También es frecuente la idea de la casa como correlato no sólo de la vida de sus habitantes, sino también de la historia del país entero, algo que podría leerse en Las horas claras en el capítulo titulado “Las horas líquidas”, cuando la casa bajo asedio del nazismo y de la guerra abunda en goteras y filtraciones. ¿Es eso la patria, una casa en la que guarecerse de la intemperie? ¿O quizás sea la casa la única patria verdadera del hombre, el reducto de lo íntimo y no el panorama del colectivo?

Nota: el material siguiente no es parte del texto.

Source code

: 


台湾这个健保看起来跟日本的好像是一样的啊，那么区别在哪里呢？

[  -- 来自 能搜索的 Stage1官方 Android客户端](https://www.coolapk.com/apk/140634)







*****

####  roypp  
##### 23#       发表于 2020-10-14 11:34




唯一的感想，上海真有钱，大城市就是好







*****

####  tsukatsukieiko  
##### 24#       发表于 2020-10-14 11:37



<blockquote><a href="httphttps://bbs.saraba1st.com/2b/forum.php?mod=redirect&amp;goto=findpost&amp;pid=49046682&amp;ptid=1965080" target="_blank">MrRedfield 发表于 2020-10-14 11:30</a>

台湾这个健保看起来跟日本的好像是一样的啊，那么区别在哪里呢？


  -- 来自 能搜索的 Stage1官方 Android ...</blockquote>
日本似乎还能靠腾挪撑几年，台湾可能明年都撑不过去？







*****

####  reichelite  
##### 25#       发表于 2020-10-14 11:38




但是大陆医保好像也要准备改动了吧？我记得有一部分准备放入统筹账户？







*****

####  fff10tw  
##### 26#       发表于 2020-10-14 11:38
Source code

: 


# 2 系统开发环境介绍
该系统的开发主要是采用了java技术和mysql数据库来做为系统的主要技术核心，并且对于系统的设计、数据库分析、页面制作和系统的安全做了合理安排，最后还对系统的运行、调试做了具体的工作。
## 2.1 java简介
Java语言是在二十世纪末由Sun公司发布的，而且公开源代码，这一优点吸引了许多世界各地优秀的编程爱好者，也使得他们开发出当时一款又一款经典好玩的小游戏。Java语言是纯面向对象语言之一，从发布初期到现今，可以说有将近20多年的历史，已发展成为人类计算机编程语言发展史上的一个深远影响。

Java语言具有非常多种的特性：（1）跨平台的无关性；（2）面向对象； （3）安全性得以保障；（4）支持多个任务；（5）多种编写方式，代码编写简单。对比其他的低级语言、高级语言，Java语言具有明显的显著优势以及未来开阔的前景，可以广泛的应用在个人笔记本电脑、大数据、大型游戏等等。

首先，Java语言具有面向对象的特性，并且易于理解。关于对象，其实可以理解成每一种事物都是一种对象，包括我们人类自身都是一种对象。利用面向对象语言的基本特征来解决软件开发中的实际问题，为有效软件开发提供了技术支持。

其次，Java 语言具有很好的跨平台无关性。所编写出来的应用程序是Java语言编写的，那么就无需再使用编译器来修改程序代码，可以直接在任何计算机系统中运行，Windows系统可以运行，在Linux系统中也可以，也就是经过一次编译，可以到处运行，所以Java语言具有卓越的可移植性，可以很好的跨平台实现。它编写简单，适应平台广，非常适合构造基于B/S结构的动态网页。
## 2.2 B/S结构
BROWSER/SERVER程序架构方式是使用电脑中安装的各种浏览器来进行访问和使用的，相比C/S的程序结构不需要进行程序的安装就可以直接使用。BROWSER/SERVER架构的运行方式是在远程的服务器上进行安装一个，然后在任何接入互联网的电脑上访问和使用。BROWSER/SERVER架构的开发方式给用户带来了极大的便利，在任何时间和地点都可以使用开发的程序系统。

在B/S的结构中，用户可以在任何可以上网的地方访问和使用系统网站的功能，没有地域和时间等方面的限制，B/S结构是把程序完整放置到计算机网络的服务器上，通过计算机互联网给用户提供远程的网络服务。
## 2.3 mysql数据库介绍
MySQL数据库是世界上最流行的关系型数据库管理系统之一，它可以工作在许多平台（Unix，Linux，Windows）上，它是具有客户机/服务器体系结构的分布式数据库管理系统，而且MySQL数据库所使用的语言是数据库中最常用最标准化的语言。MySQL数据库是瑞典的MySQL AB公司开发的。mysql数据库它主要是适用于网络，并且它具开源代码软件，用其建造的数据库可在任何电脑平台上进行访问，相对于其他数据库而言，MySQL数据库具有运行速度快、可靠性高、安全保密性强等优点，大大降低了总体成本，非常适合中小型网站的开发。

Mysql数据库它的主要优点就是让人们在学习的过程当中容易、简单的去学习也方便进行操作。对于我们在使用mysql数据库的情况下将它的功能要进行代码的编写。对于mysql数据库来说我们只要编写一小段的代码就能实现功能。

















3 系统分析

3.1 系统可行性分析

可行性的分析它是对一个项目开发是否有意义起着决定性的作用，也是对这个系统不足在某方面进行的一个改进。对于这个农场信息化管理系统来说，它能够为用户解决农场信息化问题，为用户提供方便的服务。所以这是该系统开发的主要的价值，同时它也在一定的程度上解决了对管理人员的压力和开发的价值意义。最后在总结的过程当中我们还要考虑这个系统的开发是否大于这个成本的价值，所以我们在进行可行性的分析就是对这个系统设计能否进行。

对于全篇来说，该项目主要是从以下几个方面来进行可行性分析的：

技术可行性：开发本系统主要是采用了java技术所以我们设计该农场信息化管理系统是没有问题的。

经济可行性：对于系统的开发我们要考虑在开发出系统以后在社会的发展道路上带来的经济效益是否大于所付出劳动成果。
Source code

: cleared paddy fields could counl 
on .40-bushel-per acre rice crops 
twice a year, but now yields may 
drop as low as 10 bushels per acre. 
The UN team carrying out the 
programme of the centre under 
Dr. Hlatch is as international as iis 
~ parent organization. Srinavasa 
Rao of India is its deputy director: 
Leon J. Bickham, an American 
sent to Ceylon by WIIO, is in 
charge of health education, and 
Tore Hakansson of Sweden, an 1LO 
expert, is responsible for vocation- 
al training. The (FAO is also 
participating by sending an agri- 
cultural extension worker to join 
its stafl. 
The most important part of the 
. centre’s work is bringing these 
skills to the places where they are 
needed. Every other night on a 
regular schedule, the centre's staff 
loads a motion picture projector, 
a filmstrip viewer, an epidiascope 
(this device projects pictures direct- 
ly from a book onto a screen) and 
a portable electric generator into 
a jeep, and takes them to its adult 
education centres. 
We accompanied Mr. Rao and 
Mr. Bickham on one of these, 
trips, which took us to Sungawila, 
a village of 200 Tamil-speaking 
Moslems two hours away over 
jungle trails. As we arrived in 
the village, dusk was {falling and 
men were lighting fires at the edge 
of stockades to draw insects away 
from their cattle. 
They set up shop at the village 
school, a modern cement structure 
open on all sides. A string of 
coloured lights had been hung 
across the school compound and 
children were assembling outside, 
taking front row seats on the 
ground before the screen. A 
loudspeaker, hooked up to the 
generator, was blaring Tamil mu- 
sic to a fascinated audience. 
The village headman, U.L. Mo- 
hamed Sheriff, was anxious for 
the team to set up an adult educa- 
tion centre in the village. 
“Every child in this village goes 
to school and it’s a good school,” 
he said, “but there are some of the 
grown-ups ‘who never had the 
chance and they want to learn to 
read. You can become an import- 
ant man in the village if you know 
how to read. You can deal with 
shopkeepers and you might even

El país –el vocablo patria ha sido por ahora expropiado– es como la casa de Le Corbusier, lo percibo hoy con insalvables goteras. Me duele haberlo soñado tanto y saberlo hecho trizas, haciendo trizas mi vida. La casa en la que soy cada día es otra cosa: refugio, afectos, libros, música, cine, amigos, belleza. Todo. La casa es la gran metáfora de los reductos. Ser en ella nos devuelve a nosotros mientras nos aleja de ese país que debería ser cálido habitáculo y no lo es. La casa es lo único que nos queda, aún con grietas y voces oscuras. Es alma, palabra, sosiego.

¿Se puede, entonces, hacer de la casa una isla? ¿No se corre el riesgo, justamente, de convertirla también en sarcófago, como dice el epígrafe de César Vallejo en tu novela, “una casa vive únicamente de hombres, como una tumba”?

Es un riesgo, sin duda. Pero si la intemperie agobia, el encierro escogido dará triunfos a la vida y a sus ínfimas y necesarias alegrías. Y a la escritura.

Por último, Jacqueline, ¿qué nuevos proyectos te ocupan en la actualidad?

De los libros en construcción nunca hablo. Tengo poemarios y libros infantiles en peregrinaje por editoriales y concursos. Pero no me preocupa el tiempo que pueda transcurrir hasta verlos publicados. La bella edición de Las horas claras apacigua por un rato toda angustia de un próximo libro.